The aim of this study is to identify factors that facilitate and inhibit a successful transition of university teachers to digital teaching and the use of digital tools. These are on the one hand internal factors such as competencies, attitudes, self-efficacy expectations and behaviour, and on the other hand external factors such as institutional structures, support services and the relationship with staff and students (Buchanan, Sainter & Saunders, 2013). The current critical Covid19-related teaching situation has the potential to reveal both weaknesses and functioning practices of today's digital teaching at universities (Crawford et al., 2020). The following research questions arise in this context:
• How do university teachers and students perceive the transition to digital teaching?
• Which internal and/or external factors facilitate or inhibit the transition to digital teaching and the use of digital tools?
• What differences of transitional factors exist between universities located in Switzerland, France, Germany, and the UK?

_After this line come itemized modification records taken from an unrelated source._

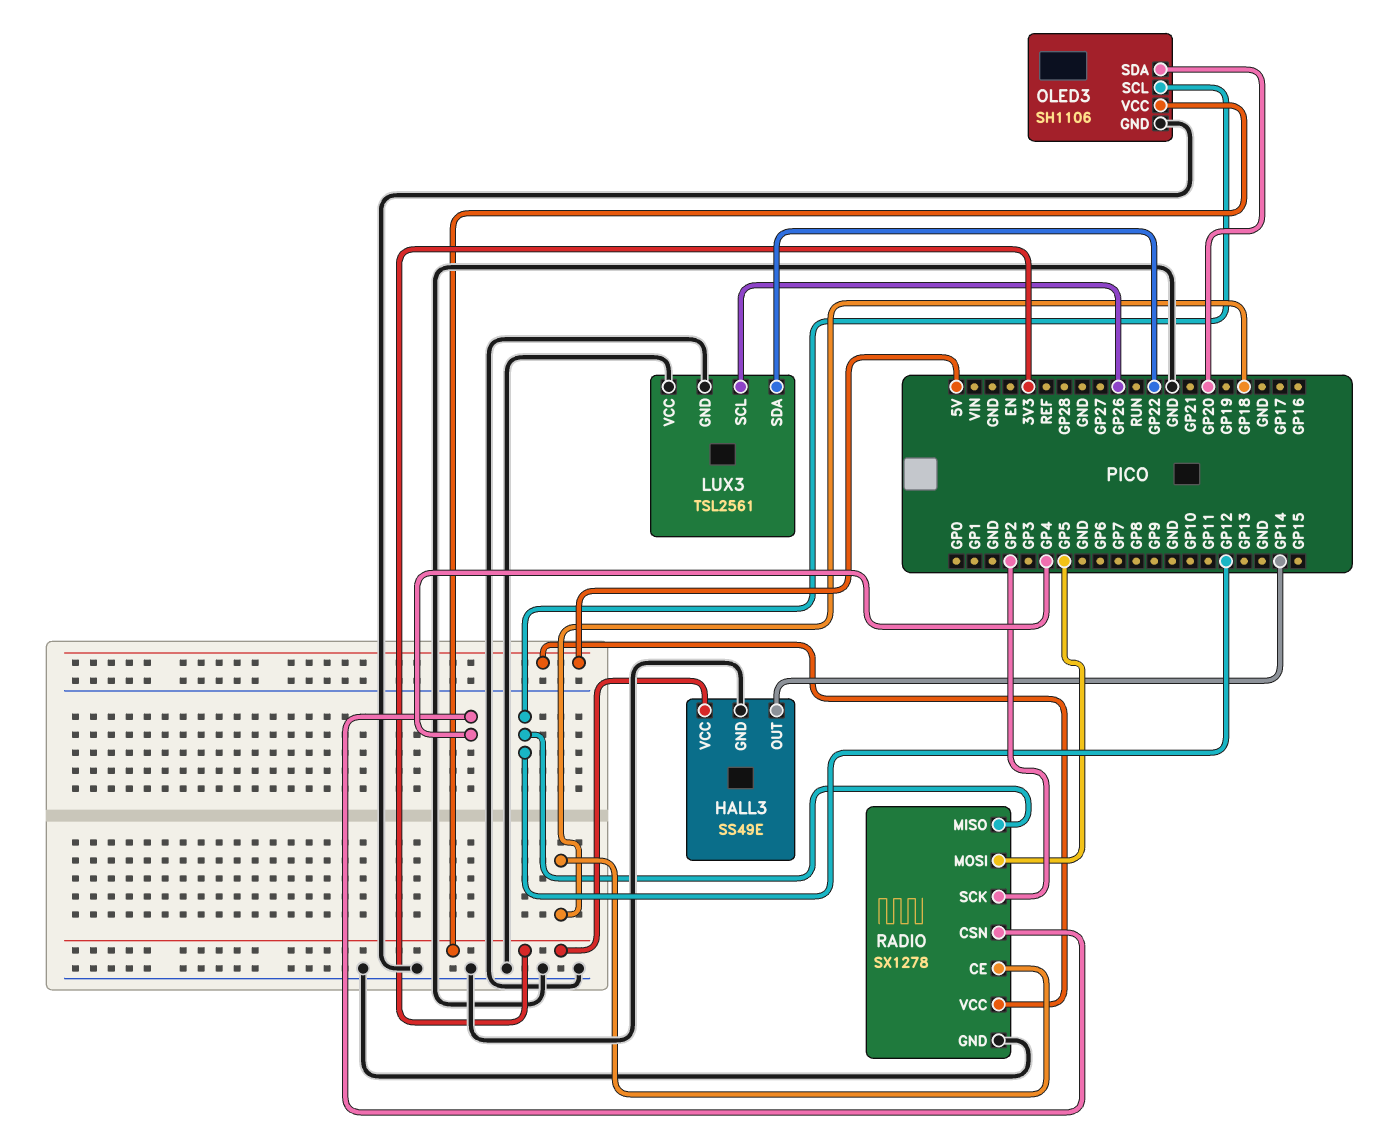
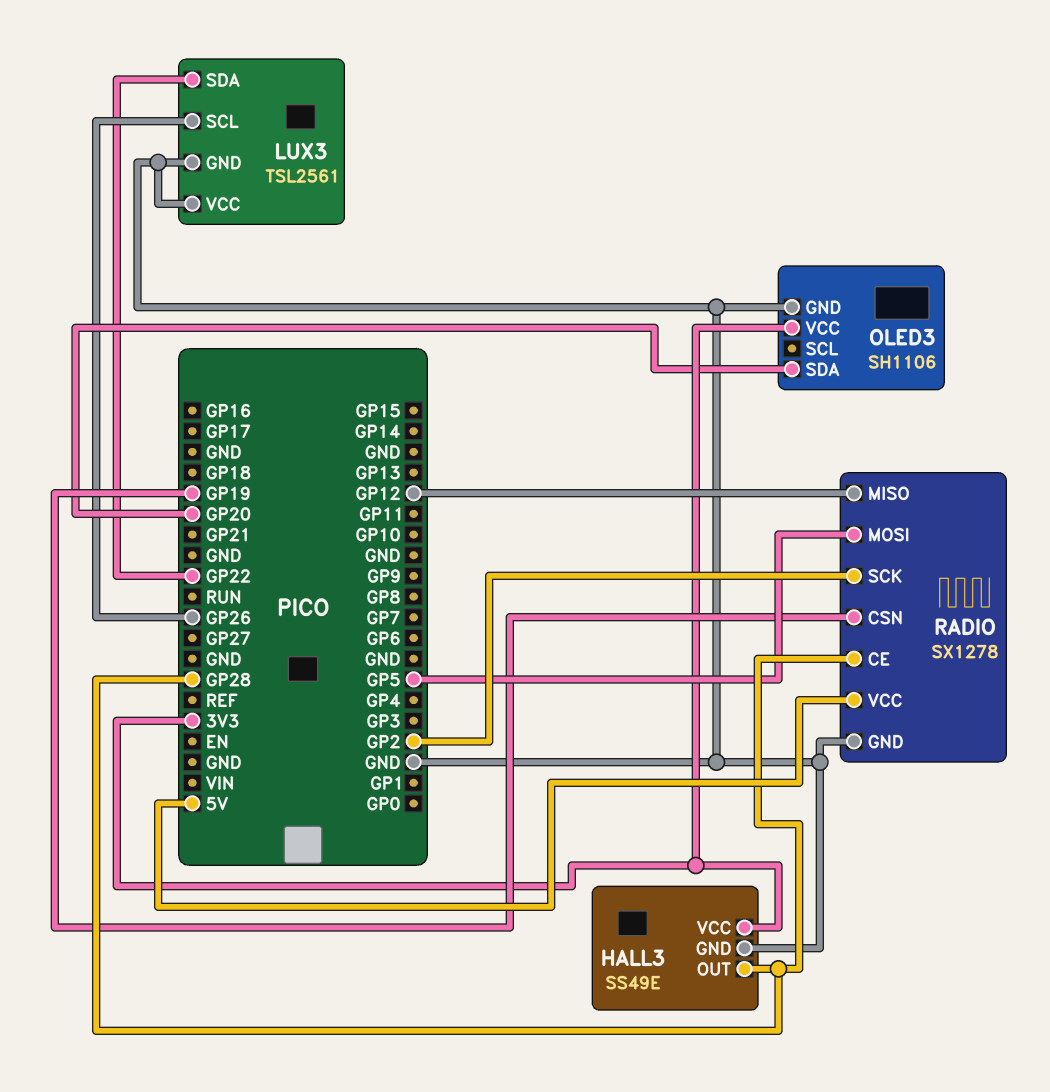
HALL3 pin OUT: GP14 -> GP28
OLED3 pin SCL: GP12 -> none
RADIO pin CE: GP18 -> GP28
RADIO pin CSN: GP4 -> GP19

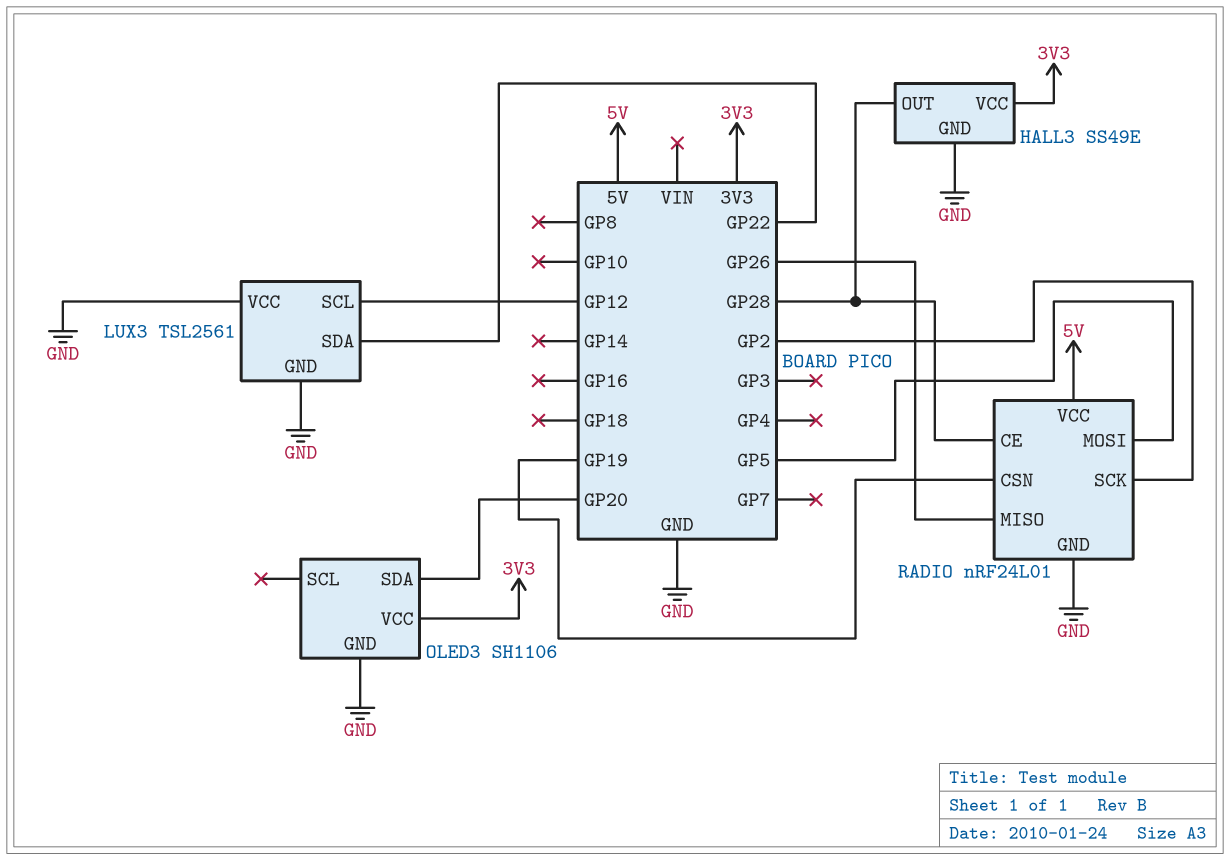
LUX3 pin SCL: GP26 -> GP12
RADIO: SX1278 -> nRF24L01
RADIO pin MISO: GP12 -> GP26

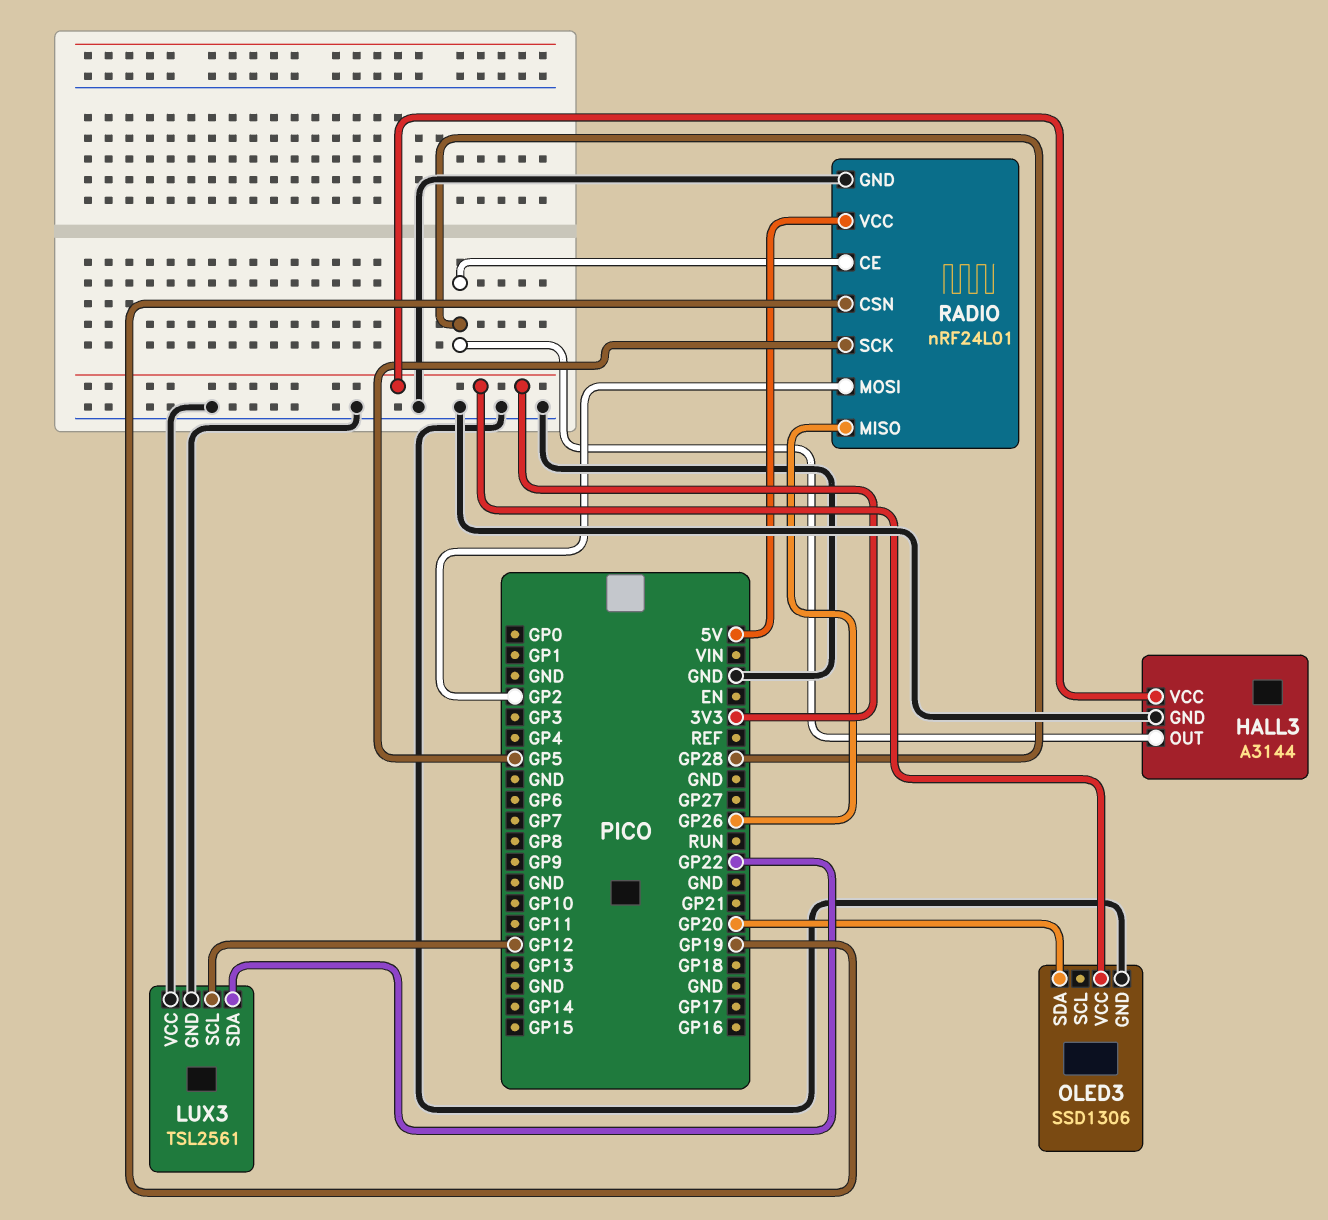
HALL3: SS49E -> A3144
OLED3: SH1106 -> SSD1306
RADIO pin MOSI: GP5 -> GP2
RADIO pin SCK: GP2 -> GP5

• What are key components of successful integration of educational technology in higher education?
This project is part of an international research collaboration which conducted the study The Transition from Conventional Teaching to Online Teaching: Organizational and Pedagogical Issues among university teachers and aims to examine the migration from conventional teaching before the Covid19-outbreak to the digital realm in higher education. Numerous universities around the globe participate in the research project. An identical core questionnaire has been used by all participants to enable cross-cultural analysis, who were free to make additional adaptions to their specific university environment. This dissertation project will focus on European universities from the Germany, France, UK and Switzerland. The inquiry has been active through the critical spring semester 2020, in which all participating universities were closed due to the Covid19-pandemic. Analysis of variance and structural equation modeling will be applied to identify key factors of a successful transition to online teaching. A qualitative follow-up study will be conducted for which university teachers as well as students will be interviewed based on preliminary findings won in the quantitative study. The sample will be recruited at the three Eucor universities of Basel, Haute-Alsace, and Strasbourg. The data basis allows a cross-cultural comparison and therefore a considerable outcome of the study. During the qualitative phase in-depth semistructured interviews will be conducted (Mayring, 2002). The interviews will be audiotaped and transcribed verbatim, followed by a thematic analysis through coding using MAXQDA qualitative software.
This accelerated transition to the digital age is a challenge for university teachers, but there is also some potential for innovation and professional development (Watermeyer, Crick, Knight & Goodall, 2020). In response to the closure of universities, governments and institutions have taken a wide range of measures to ensure the maintenance of the courses offered (Bozkurt et al., 2020). From a scientific perspective, it is essential to review the effects that have been achieved in this way, so that both institutional and individual resources as well as obstacles faced by university teachers in the transition to digital teaching can be identified, thereby ensuring the sustainable planning and design of tomorrow's higher education.